A few minutes later I went on deck to finish my final smoke before turning in. The rain had ceased. The air was delightfully cool. The wind had gone, but cats-paws came up every now and then, bellying the sails out for a moment or two with a great jerk, but dropping suddenly the canvas fell back against the masts with a bang and rattle of blocks and creaking of sheaves. The sky was a mass of picturesque clouds with fantastic outlines. Here and there groups of stars were visible, and with chastened light, as if shining through gauze, the moon made a silver pathway over the face of the deep until it blended with the horizon in impenetrable blackness, which rounded off, so to speak, the weird scene. The captain had discarded his oilskins, which were lying on the top of a hencoop, and he himself was leaning on his elbows over the taffrail, complacently smoking a cigar, and absorbed apparently in the contemplation of the phosphoric display that flashed and glistened under the ship’s counter as she fell and rose to the swell. I approached him. He straightened himself up, turned his back to the rail, folded his arms across his breast, and puffing at his cigar as he cast a scrutinising eye aloft at the flapping sails, he said in a cheerful tone:

‘Quite a contrast to a little while ago, isn’t it, Mr. Gibling? But it’s the sort of weather we must expect in these latitudes.’

I was struck by his changed manner. He seemed so cheerful and light-hearted. He wasn’t like the same man I had seen down in the cabin half an hour ago.

‘Yes, I suppose so,’ I remarked, for the sake of saying something.

‘It’s not your first voyage to sea, is it?’ he asked.

‘No.’

‘Have you been to Cuba before?’

‘Oh yes.’

‘Ah! then you will know pretty well what kind of voyage it is.’

I told him that I knew fairly well what one might expect on such a voyage at that time of the year, and we continued to chat pleasantly for a little while until six bells struck (eleven o’clock). ‘All’s well!’ came in solemn tones from the look-out man on the fo’c’stle.
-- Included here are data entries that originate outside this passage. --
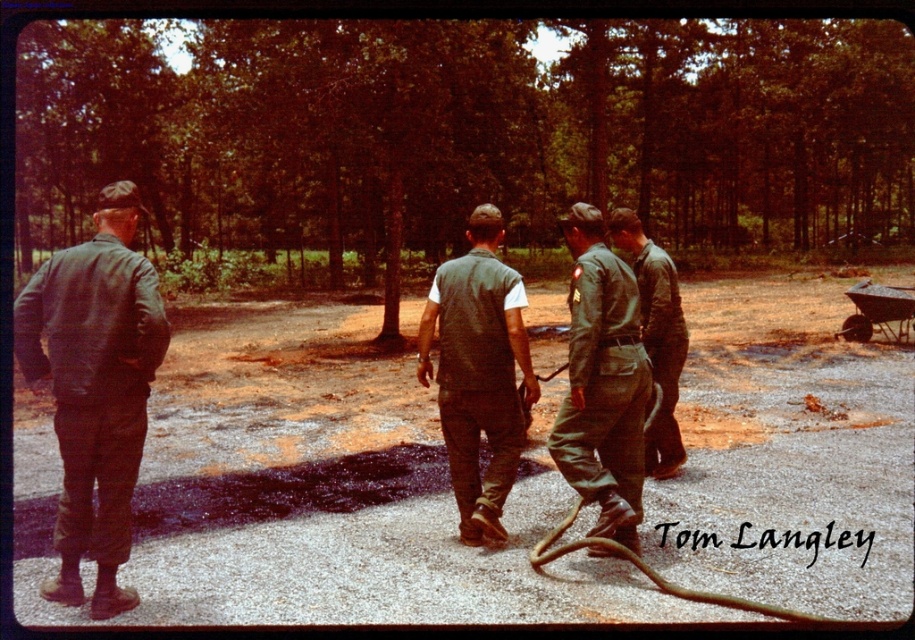
Question: Where is green fabric vest at center located in relation to green matte uniform at center in the image?

Choices:
 (A) below
 (B) above

Answer: (A)

Question: Which of the following is the closest to the observer?

Choices:
 (A) green uniform at center
 (B) green matte uniform at center
 (C) matte green jacket at left
 (D) green fabric vest at center

Answer: (C)

Question: Which object is positioned closest to the green uniform at center?

Choices:
 (A) matte green jacket at left
 (B) green matte uniform at center
 (C) green fabric vest at center

Answer: (C)

Question: Can you confirm if green fabric vest at center is positioned to the left of green matte uniform at center?

Choices:
 (A) yes
 (B) no

Answer: (A)

Question: Which object appears farthest from the camera in this image?

Choices:
 (A) green matte uniform at center
 (B) green uniform at center
 (C) green fabric vest at center
 (D) matte green jacket at left

Answer: (A)

Question: Is the position of matte green jacket at left more distant than that of green matte uniform at center?

Choices:
 (A) yes
 (B) no

Answer: (B)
‘Well, I think I shall turn in,’ said the captain, as he threw the stump of his cigar overboard, glanced up aloft, then at the binnacle, and calling the second officer who was on watch, and telling him to keep the ship on the same course until the morning, he moved towards the companion-way, and I followed. When we reached the saloon he put out his hand. As I took it he said ‘Good-night,’ and immediately added in lower tones, ‘Don’t forget your promise.’